As for counseling...we have done that maybe 3 or 4 separate times for spurts of various lengths over the years. Sessions went well, with the counselor offering helpful direction/opinions, but it felt like things would maybe improve for a little while, but always return to how they were. Fo example, DH wouldn't intervene when they kids would fight, even when it would get physical, because he thought that they should "fight their own battles." I disagreed, and the counselor did as well, and she explained why. He did better at intervening for a while, but eventually went back to not intervening. I don't know, it just felt like the counseling didn't really result in much improvement, and it was also quite expensive and DH had trouble finding time to leave work each week for appointments...so we always eventually dropped the counseling.
Anonymous
Post 08/08/2019 19:43     Subject: How do you handle DH being on a different page when it comes to parenting style

You allowing some soda is an issue.

You need to talk to your husband and find a good compromise.
Anonymous
Post 08/08/2019 19:42     Subject: Re:How do you handle DH being on a different page when it comes to parenting style

Anonymous wrote:You need to go to counseling to get on the same page. This isn't sustainable.


+1

OP, you think that your parenting style is right and so does your DH.

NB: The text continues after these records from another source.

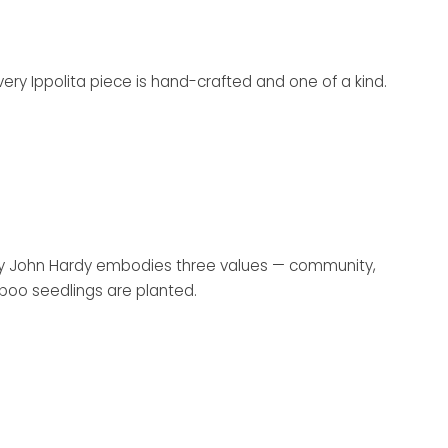
Every Ippolita piece is hand-crafted and one of a kind.
y by John Hardy embodies three values — community,
mboo seedlings are planted.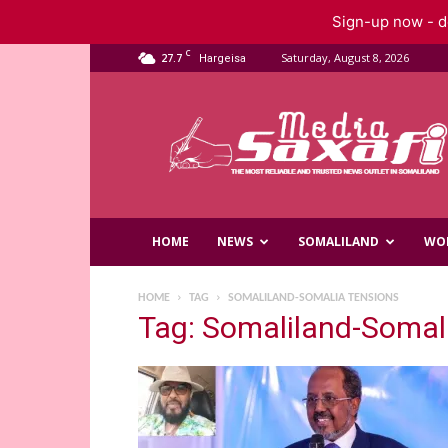
Sign-up now - do
C
27.7
Saturday, August 8, 2026
Hargeisa
Saxafi
Media
HOME
NEWS
SOMALILAND
WO
HOME
TAG
SOMALILAND-SOMALIA TENSIONS
Tag: Somaliland-Somal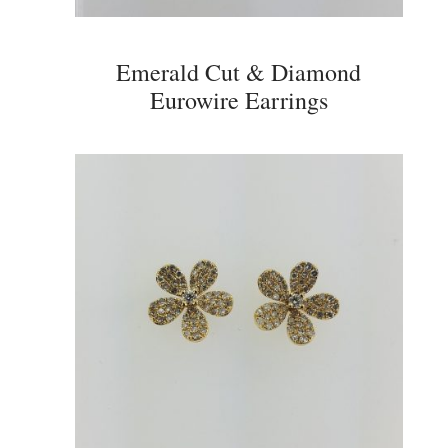
Emerald Cut & Diamond
Eurowire Earrings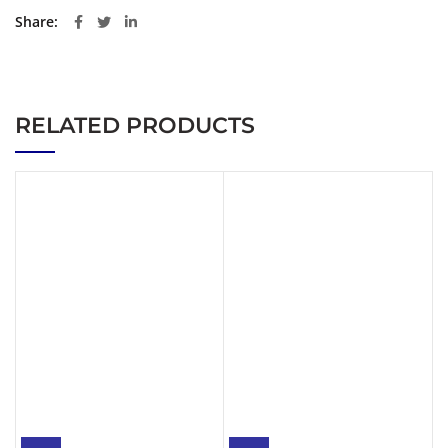
Share
RELATED PRODUCTS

It's possible for children to follow different rules for my mom and dad but the parents should respect each other and you don't respect your DH.

Counseling is in order.
Anonymous
Post 08/08/2019 19:36     Subject: Re:How do you handle DH being on a different page when it comes to parenting style

You need to go to counseling to get on the same page. This isn't sustainable.
Anonymous
Post 08/08/2019 19:07     Subject: How do you handle DH being on a different page when it comes to parenting style

DH is super laid back. Rarely does the dirty work, rarely enforces rules. Kids are 8 and 10. Examples: will allow them to have soda, even though I am against it (except on rare occasions); doesn't enforce a reasonable bedtime; doesn't do anything to limit screen time (this is one of my biggest issues with him); doesn't break up fights or step in with a comment or some type of reaction when the kids say mean things to each other in the midst of an argument or disagreement. I try really hard not to be resentful, but I can feel it building. The kids call him "Mr Fun," and sometimes they will even say things like, "When is daddy coming home? Because he'll let us do/have X." And sometimes he'll enforce things in a way that makes me the bad guy (for example, turning off the TV when he hears my car pull into the driveway and saying something to the kids like "mom's home, so we have to turn this off now." Or, saying something like "mom says no soda," so that the kids get the message that it isn't him who is saying no, it's me). I can't count the number of times I've raised this overarching issue with him, but nothing ever changes. We have gone through periods of counseling a few separate times over the years, but that also didn't seem to help us. I just feel like we're too different, and it worries me because I just end up feeling resentful and alone when it comes to many aspects of parenting, and I'm worried about the resentment I'm feeling. I should also mention that he is a very good-natured and happy person, which is great...except for when shit has to get done. Anyone else in this situation?